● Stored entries
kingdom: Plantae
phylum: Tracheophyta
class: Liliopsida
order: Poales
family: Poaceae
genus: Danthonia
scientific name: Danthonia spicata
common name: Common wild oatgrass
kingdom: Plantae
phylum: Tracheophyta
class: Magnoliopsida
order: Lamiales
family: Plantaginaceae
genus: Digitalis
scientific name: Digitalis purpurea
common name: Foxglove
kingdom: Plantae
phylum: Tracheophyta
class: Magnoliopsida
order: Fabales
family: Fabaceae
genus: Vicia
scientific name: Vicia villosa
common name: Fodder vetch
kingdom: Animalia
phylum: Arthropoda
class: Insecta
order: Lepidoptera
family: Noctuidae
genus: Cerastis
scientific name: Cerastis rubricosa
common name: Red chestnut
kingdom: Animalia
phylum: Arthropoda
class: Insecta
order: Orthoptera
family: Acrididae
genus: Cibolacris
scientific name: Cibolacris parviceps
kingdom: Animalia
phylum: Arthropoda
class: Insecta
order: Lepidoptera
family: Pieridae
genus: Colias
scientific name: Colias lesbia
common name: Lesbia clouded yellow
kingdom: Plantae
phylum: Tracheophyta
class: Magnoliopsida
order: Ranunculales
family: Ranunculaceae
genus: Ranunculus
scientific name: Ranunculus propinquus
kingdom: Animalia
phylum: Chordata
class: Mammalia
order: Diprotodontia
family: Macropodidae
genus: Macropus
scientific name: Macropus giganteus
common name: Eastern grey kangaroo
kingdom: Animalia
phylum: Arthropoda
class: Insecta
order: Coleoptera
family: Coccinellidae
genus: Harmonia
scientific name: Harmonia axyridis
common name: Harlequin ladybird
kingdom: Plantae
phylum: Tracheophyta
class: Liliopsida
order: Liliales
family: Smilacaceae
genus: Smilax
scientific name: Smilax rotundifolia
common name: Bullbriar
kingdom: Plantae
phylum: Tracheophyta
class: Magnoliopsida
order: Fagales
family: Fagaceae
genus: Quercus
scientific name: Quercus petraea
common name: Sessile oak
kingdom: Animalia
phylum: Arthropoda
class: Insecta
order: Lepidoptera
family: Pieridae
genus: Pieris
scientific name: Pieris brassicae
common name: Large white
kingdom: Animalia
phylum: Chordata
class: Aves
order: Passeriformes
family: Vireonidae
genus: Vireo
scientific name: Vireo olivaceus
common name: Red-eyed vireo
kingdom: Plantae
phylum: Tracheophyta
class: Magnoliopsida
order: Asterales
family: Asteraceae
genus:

● WORK TO COMPLETE
Relabel the lines of every item by putting "everyday name" in place of "common name" wherever it appears. Leave everything else unchanged.

● THE SOLUTION
kingdom: Plantae
phylum: Tracheophyta
class: Liliopsida
order: Poales
family: Poaceae
genus: Danthonia
scientific name: Danthonia spicata
everyday name: Common wild oatgrass
kingdom: Plantae
phylum: Tracheophyta
class: Magnoliopsida
order: Lamiales
family: Plantaginaceae
genus: Digitalis
scientific name: Digitalis purpurea
everyday name: Foxglove
kingdom: Plantae
phylum: Tracheophyta
class: Magnoliopsida
order: Fabales
family: Fabaceae
genus: Vicia
scientific name: Vicia villosa
everyday name: Fodder vetch
kingdom: Animalia
phylum: Arthropoda
class: Insecta
order: Lepidoptera
family: Noctuidae
genus: Cerastis
scientific name: Cerastis rubricosa
everyday name: Red chestnut
kingdom: Animalia
phylum: Arthropoda
class: Insecta
order: Orthoptera
family: Acrididae
genus: Cibolacris
scientific name: Cibolacris parviceps
kingdom: Animalia
phylum: Arthropoda
class: Insecta
order: Lepidoptera
family: Pieridae
genus: Colias
scientific name: Colias lesbia
everyday name: Lesbia clouded yellow
kingdom: Plantae
phylum: Tracheophyta
class: Magnoliopsida
order: Ranunculales
family: Ranunculaceae
genus: Ranunculus
scientific name: Ranunculus propinquus
kingdom: Animalia
phylum: Chordata
class: Mammalia
order: Diprotodontia
family: Macropodidae
genus: Macropus
scientific name: Macropus giganteus
everyday name: Eastern grey kangaroo
kingdom: Animalia
phylum: Arthropoda
class: Insecta
order: Coleoptera
family: Coccinellidae
genus: Harmonia
scientific name: Harmonia axyridis
everyday name: Harlequin ladybird
kingdom: Plantae
phylum: Tracheophyta
class: Liliopsida
order: Liliales
family: Smilacaceae
genus: Smilax
scientific name: Smilax rotundifolia
everyday name: Bullbriar
kingdom: Plantae
phylum: Tracheophyta
class: Magnoliopsida
order: Fagales
family: Fagaceae
genus: Quercus
scientific name: Quercus petraea
everyday name: Sessile oak
kingdom: Animalia
phylum: Arthropoda
class: Insecta
order: Lepidoptera
family: Pieridae
genus: Pieris
scientific name: Pieris brassicae
everyday name: Large white
kingdom: Animalia
phylum: Chordata
class: Aves
order: Passeriformes
family: Vireonidae
genus: Vireo
scientific name: Vireo olivaceus
everyday name: Red-eyed vireo
kingdom: Plantae
phylum: Tracheophyta
class: Magnoliopsida
order: Asterales
family: Asteraceae
genus:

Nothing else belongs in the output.